Building a Leaderboard That Doesn't Destroy Your Database

Production Engineering · Sports App · 100K+ Users

At 100K+ active users, response time dropped below 50ms — a 120× improvement over the naive approach. Here's how we got there.

01 — Why the Naive Approach Always Fails

The most natural implementation is also the most dangerous at scale. Counting every user's activity, ranking them, and returning a sorted list feels correct — because it is. The problem is what the database must do to produce that result on every single API call.

At 100K users with millions of records, a naive query can take 600ms or more. Multiply that by 50 concurrent users during peak hours: 50 full-table scans running simultaneously. The database runs out of resources. Response times spike. Users see spinners and leave.

The query is correct. It just doesn't scale — and those are two very different problems.

Query Time at Scale — Naive vs Materialized View

naive query materialized view

1K users

10ms

↳ (MV)

1ms

10K users

80ms

↳ (MV)

~5ms

100K users

600ms+

↳ (MV)

~5ms

02 — Materialized Views: Pre-compute What Doesn't Change

The core insight: leaderboard rankings don't need to be real-time. If the ranking refreshes every 5–10 minutes instead of on every request, the vast majority of users will never notice. Their rank doesn't change that fast.

A materialized view stores the result of an expensive query as a pre-computed table. Every subsequent read hits the cached result — no aggregation, no full scans. The expensive work runs once per refresh window, not once per user.

The flow looks like this:

WRITE (every 5 min, background): Scan table → compute rankings for all 100K users → store in materialized view. Runs once, costs 600ms in the background.
READ (every API call): Read 20 pre-computed rows from indexed table. No aggregation. No full scans. Returns in ~5ms.
RESULT: Expensive computation runs once per 5-minute window, not once per request. ~120× improvement at scale.

This principle extends further: display name formatting, ranking, aggregation — anything that doesn't change per-request should be computed at refresh time, not in the application layer on every API call. Push computation to where it's cheapest.

03 — `RANK()` vs `ROW_NUMBER()`: Fairness Is an Engineering Decision

SQL provides two window functions for ranking rows. They sound interchangeable — they're not. The difference only shows up when users are tied, which in a competitive feature, happens constantly.

ROW_NUMBER() assigns a unique sequential number to every row.
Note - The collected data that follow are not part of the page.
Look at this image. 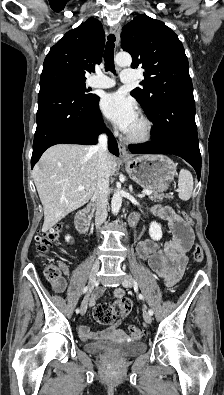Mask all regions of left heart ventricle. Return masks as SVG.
I'll list each match as a JSON object with an SVG mask.
<instances>
[{"instance_id":"1","label":"left heart ventricle","mask_w":224,"mask_h":395,"mask_svg":"<svg viewBox=\"0 0 224 395\" xmlns=\"http://www.w3.org/2000/svg\"><path fill=\"white\" fill-rule=\"evenodd\" d=\"M139 127H140V123H139V121L137 120V121L133 124V126L131 127V129L128 131V133H133V132L138 131V130H139Z\"/></svg>"}]
</instances>
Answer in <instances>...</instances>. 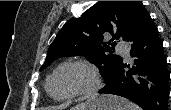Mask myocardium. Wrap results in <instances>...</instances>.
<instances>
[{"mask_svg":"<svg viewBox=\"0 0 171 110\" xmlns=\"http://www.w3.org/2000/svg\"><path fill=\"white\" fill-rule=\"evenodd\" d=\"M67 67H80L86 70L91 77L90 84L64 97H56L52 94L50 90L51 80L60 70L67 68ZM101 87H102V78H101L100 73L93 65L83 60H68V61L61 63L48 76L46 80V84H45L47 93L49 94L51 98H53L56 101H69L78 97H90V96L95 95L101 89Z\"/></svg>","mask_w":171,"mask_h":110,"instance_id":"obj_1","label":"myocardium"}]
</instances>
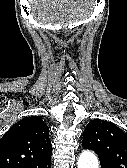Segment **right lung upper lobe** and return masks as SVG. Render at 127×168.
Instances as JSON below:
<instances>
[{
	"label": "right lung upper lobe",
	"instance_id": "1",
	"mask_svg": "<svg viewBox=\"0 0 127 168\" xmlns=\"http://www.w3.org/2000/svg\"><path fill=\"white\" fill-rule=\"evenodd\" d=\"M50 163L49 128L40 117L18 121L0 138V168H43Z\"/></svg>",
	"mask_w": 127,
	"mask_h": 168
}]
</instances>
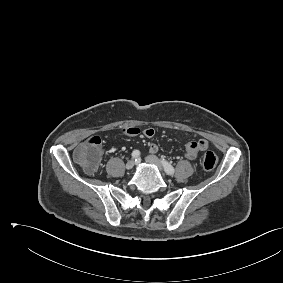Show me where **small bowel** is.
Listing matches in <instances>:
<instances>
[{"label":"small bowel","mask_w":283,"mask_h":283,"mask_svg":"<svg viewBox=\"0 0 283 283\" xmlns=\"http://www.w3.org/2000/svg\"><path fill=\"white\" fill-rule=\"evenodd\" d=\"M123 132L128 136H137L139 134H143L144 136L151 138L154 136L155 131L152 128H146L144 130H140L138 127H126L123 129ZM208 141L204 138L190 141L185 145V156L186 158L193 160L197 157V155L205 151L208 148ZM150 153L154 154L158 151V146L155 143H151L149 146Z\"/></svg>","instance_id":"obj_1"}]
</instances>
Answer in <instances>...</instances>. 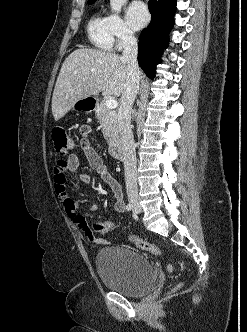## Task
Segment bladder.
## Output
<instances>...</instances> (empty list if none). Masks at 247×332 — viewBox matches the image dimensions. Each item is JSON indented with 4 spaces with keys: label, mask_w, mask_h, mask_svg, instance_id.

Two users with identical scores still get different ranks — determined by insertion order, ID, or whatever tiebreaker the database picks. Arbitrary.
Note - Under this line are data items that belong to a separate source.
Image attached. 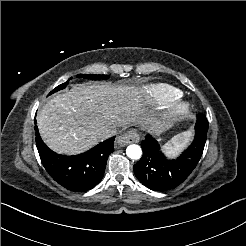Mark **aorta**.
<instances>
[{
	"mask_svg": "<svg viewBox=\"0 0 246 246\" xmlns=\"http://www.w3.org/2000/svg\"><path fill=\"white\" fill-rule=\"evenodd\" d=\"M126 154L130 159L137 160L142 156V150L139 145L132 144L129 145L126 149Z\"/></svg>",
	"mask_w": 246,
	"mask_h": 246,
	"instance_id": "1",
	"label": "aorta"
}]
</instances>
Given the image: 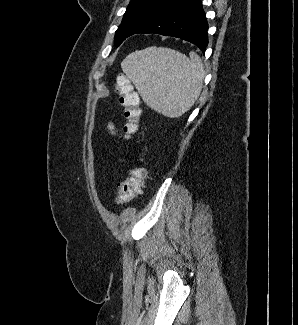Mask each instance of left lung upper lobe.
Returning <instances> with one entry per match:
<instances>
[{
	"instance_id": "1",
	"label": "left lung upper lobe",
	"mask_w": 298,
	"mask_h": 325,
	"mask_svg": "<svg viewBox=\"0 0 298 325\" xmlns=\"http://www.w3.org/2000/svg\"><path fill=\"white\" fill-rule=\"evenodd\" d=\"M162 0H131L123 21L115 34V44L119 46L131 30Z\"/></svg>"
}]
</instances>
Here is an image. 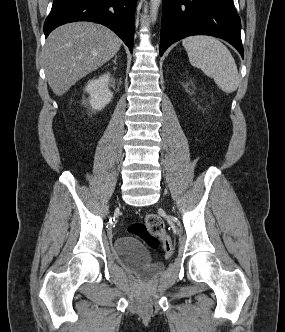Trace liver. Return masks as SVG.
<instances>
[{
    "instance_id": "obj_1",
    "label": "liver",
    "mask_w": 285,
    "mask_h": 332,
    "mask_svg": "<svg viewBox=\"0 0 285 332\" xmlns=\"http://www.w3.org/2000/svg\"><path fill=\"white\" fill-rule=\"evenodd\" d=\"M120 38L107 27L74 22L56 28L44 49L45 73L52 91L61 96L120 50Z\"/></svg>"
}]
</instances>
RANK() assigns the same rank to tied rows and skips ahead accordingly. Two users at the top both get #1. The next user gets #3. That's the correct answer.
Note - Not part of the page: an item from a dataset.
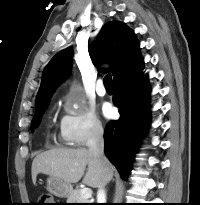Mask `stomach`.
<instances>
[{"label": "stomach", "instance_id": "obj_1", "mask_svg": "<svg viewBox=\"0 0 200 205\" xmlns=\"http://www.w3.org/2000/svg\"><path fill=\"white\" fill-rule=\"evenodd\" d=\"M47 190L57 197L64 198L69 196L72 186L58 177L50 176L47 179Z\"/></svg>", "mask_w": 200, "mask_h": 205}]
</instances>
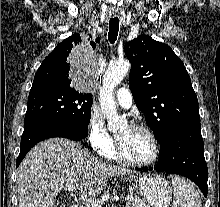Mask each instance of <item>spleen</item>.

In a competitive feature, perceived fairness directly impacts retention. Users who feel the ranking is arbitrary stop competing in it.

✗ ROW_NUMBER() — arbitrary

Alice47 visits#1

Bob47 visits#2

Charlie45 visits#3

Diana45 visits#4

Eve40 visits#5

Bob feels robbed. Alice too.

✓ RANK() — correct

Alice47 visits#1tie

Bob47 visits#1tie

Charlie45 visits#3tie

Diana45 visits#3tie

Eve40 visits#5

Tied = same rank. Fair.

04 — Daily Snapshots for Rank Change Indicators

The ↑3 / ↓2 rank change indicators are the most engagement-driving element of the whole feature. Seeing movement creates a feedback loop — users come back to defend their position. But showing change requires knowing where someone was, which is a fundamentally temporal problem.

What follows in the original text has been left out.